The China-Pakistan Economic Corridor of the Belt and Road Initiative: Concept, Context, and Assessment
- Author: Siegfried O. Wolf
- Language: English
- Subject: Geopolitics
- Genre: Nonfiction
- Published: July 2019
- Publisher: Springer Nature
- Publication place: United States
- Media type: Paperback
- Pages: 395
- ISBN: 978-3-030-16200-9

= The China-Pakistan Economic Corridor of the Belt and Road Initiative =

2019 book by Siegfried O. Wolf

The China-Pakistan Economic Corridor of the Belt and Road Initiative: Concept, Context, and Assessment is a nonfiction book by Siegfried O. Wolf.

== Overview ==
This book examines the implementation of the China–Pakistan Economic Corridor, a multibillion-dollar infrastructure project that is a part of China's Belt and Road Initiative, meant to connect Asia with Europe, the Middle East, and Africa.

=== Content ===
The book is divided into ten chapters that discuss and evaluate the anticipated economic and geopolitical effects on the region. In addition, it investigates the role of CPEC in the future regional cooperation and integration of subnational regions such as Balochistan, Khyber Pakhtunkhwa (including the Federally Administered Tribal Areas), and Gilgit-Baltistan.

== Reception ==
Jeremy Garlick of the Prague University of Economics and Business writes at China Report, "Wolf’s book is an essential resource for observers of China–Pakistan relations and the implementation of the BRI. Despite flaws, the book leans heavily on the author’s rich fieldwork in Pakistan and presents deep analytical insights regarding the situation on the ground."

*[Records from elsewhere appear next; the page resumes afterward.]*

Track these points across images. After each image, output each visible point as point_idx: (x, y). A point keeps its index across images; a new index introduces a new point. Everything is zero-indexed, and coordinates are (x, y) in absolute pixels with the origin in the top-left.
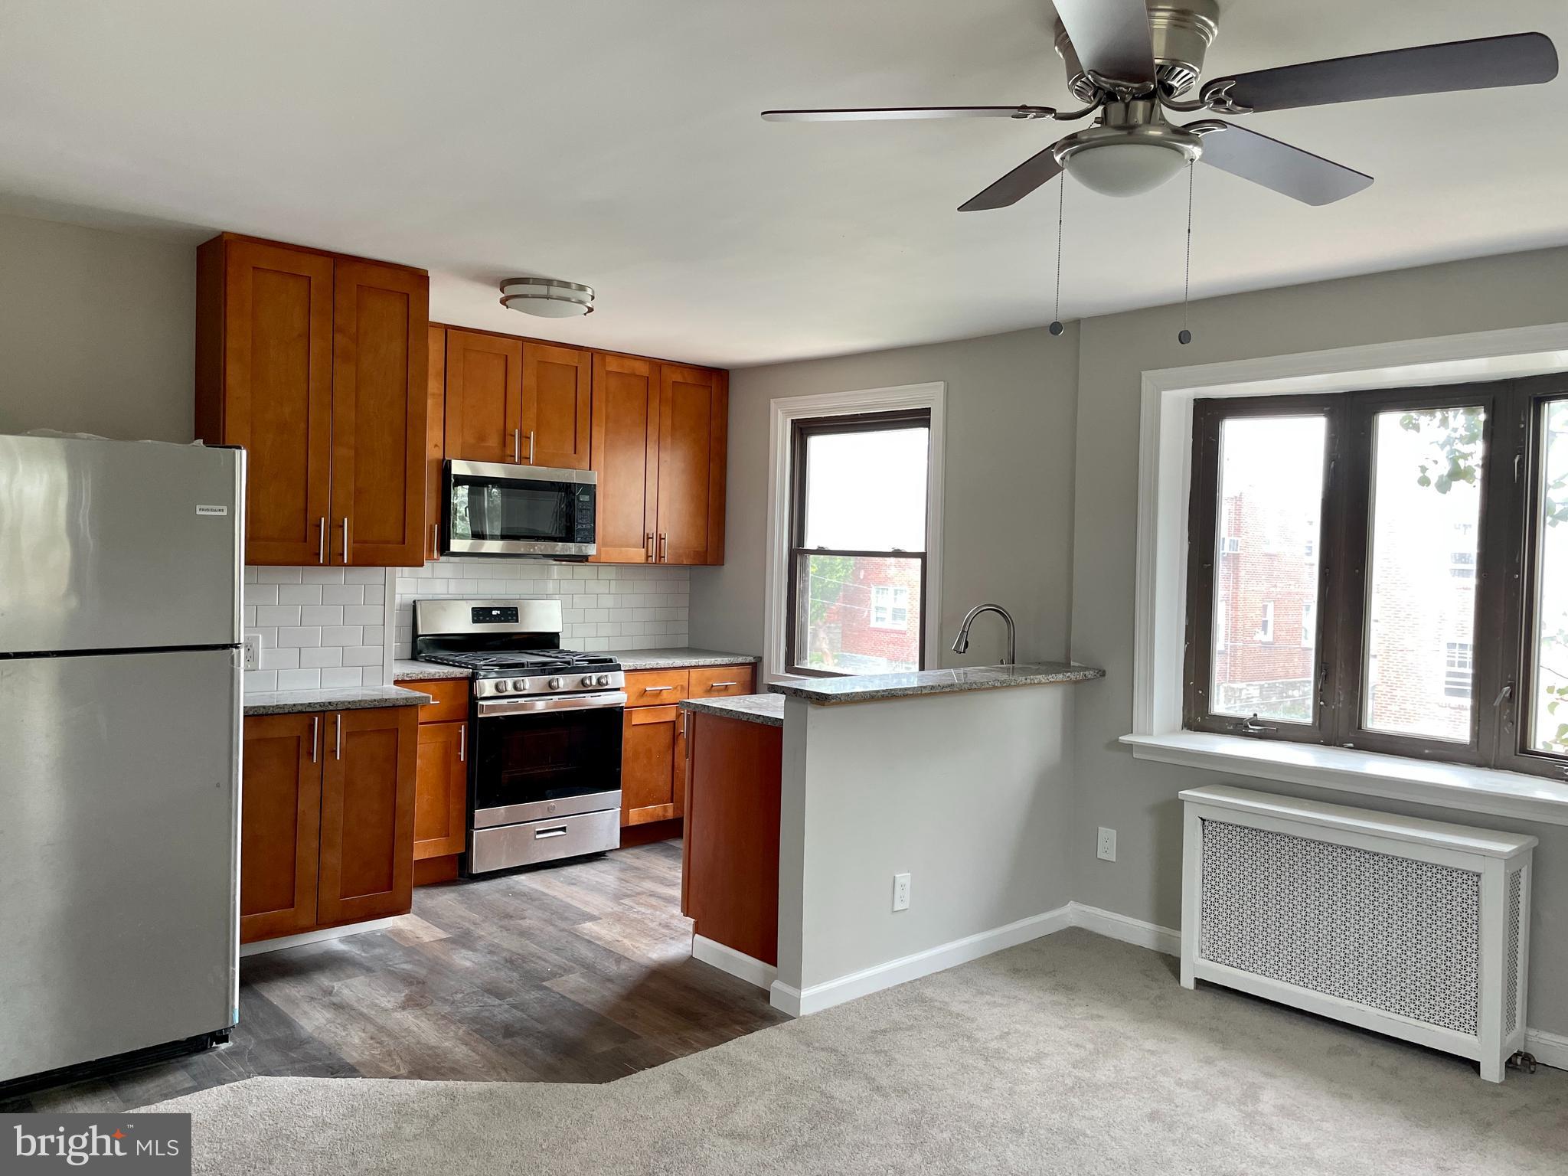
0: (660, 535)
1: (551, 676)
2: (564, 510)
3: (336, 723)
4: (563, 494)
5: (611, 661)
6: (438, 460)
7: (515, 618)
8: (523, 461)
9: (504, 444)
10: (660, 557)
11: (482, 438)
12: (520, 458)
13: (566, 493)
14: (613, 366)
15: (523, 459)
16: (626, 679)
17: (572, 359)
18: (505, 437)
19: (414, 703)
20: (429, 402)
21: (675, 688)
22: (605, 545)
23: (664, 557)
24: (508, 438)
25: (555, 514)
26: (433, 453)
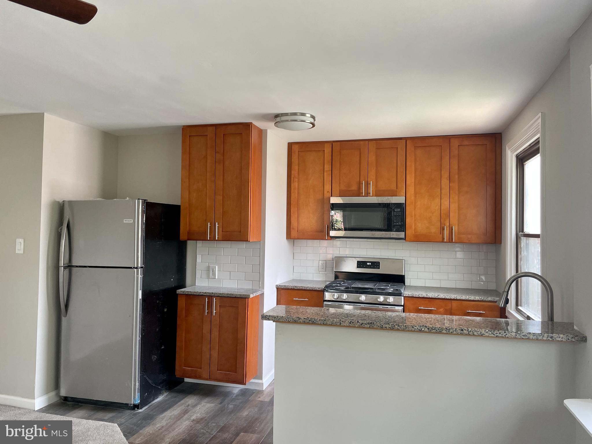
0: (451, 227)
1: (359, 294)
2: (386, 216)
6: (329, 198)
7: (378, 267)
8: (367, 195)
9: (360, 188)
10: (452, 239)
11: (349, 187)
13: (388, 208)
14: (418, 143)
17: (395, 144)
18: (360, 185)
26: (327, 195)
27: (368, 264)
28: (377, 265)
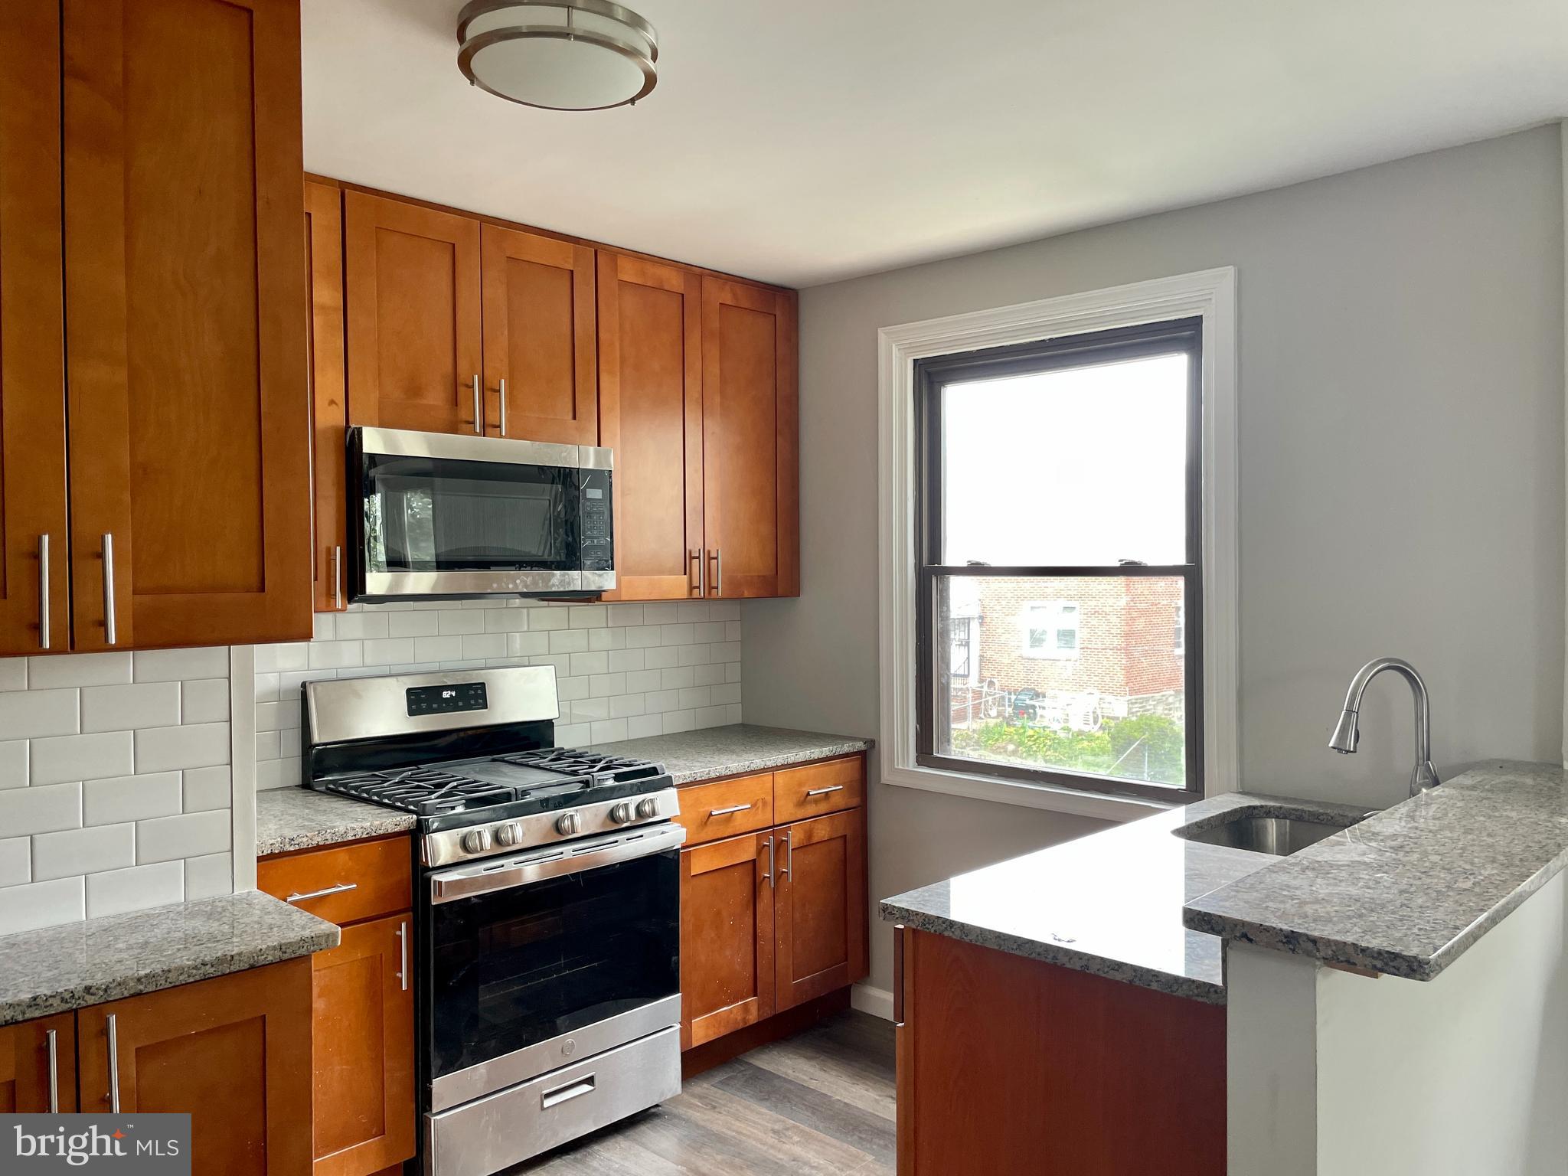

In his review at the International Quarterly for Asian Studies, Wolfgang-Peter Zingel of the South Asia Institute writes, "The book covers developments until 2018. It is richly annotated, has a list of abbreviations, a long bibliography and an index. The author concentrates on the socio-political, international, and security aspects and provides ample good advice for decision makers in Pakistan. There is little on western China other than the Uyghur problem and hardly any comparison to other Chinese economic corridors. Attempts at determining winners and losers show often contradictory objectives. Still, to the reviewer’s knowledge it is the most encompassing study on the subject available and, thus, required reading for all interested in the political economy of economic corridors and Pakistan-China relations."

Writing for South Asia Research, Saleh Shahriar of the Northwest A&F University writes, "While the book under review makes a valuable contribution to the BRI literature and dispels myths and over-simplified ideas about the CPEC, what is missing from Wolf’s account is an exploration of the nature of the Chinese state, linking its ideological orientations and impacts on the BRI and CPEC. Overall, though, this is a very good book, which will be used as a reference tool for further studies."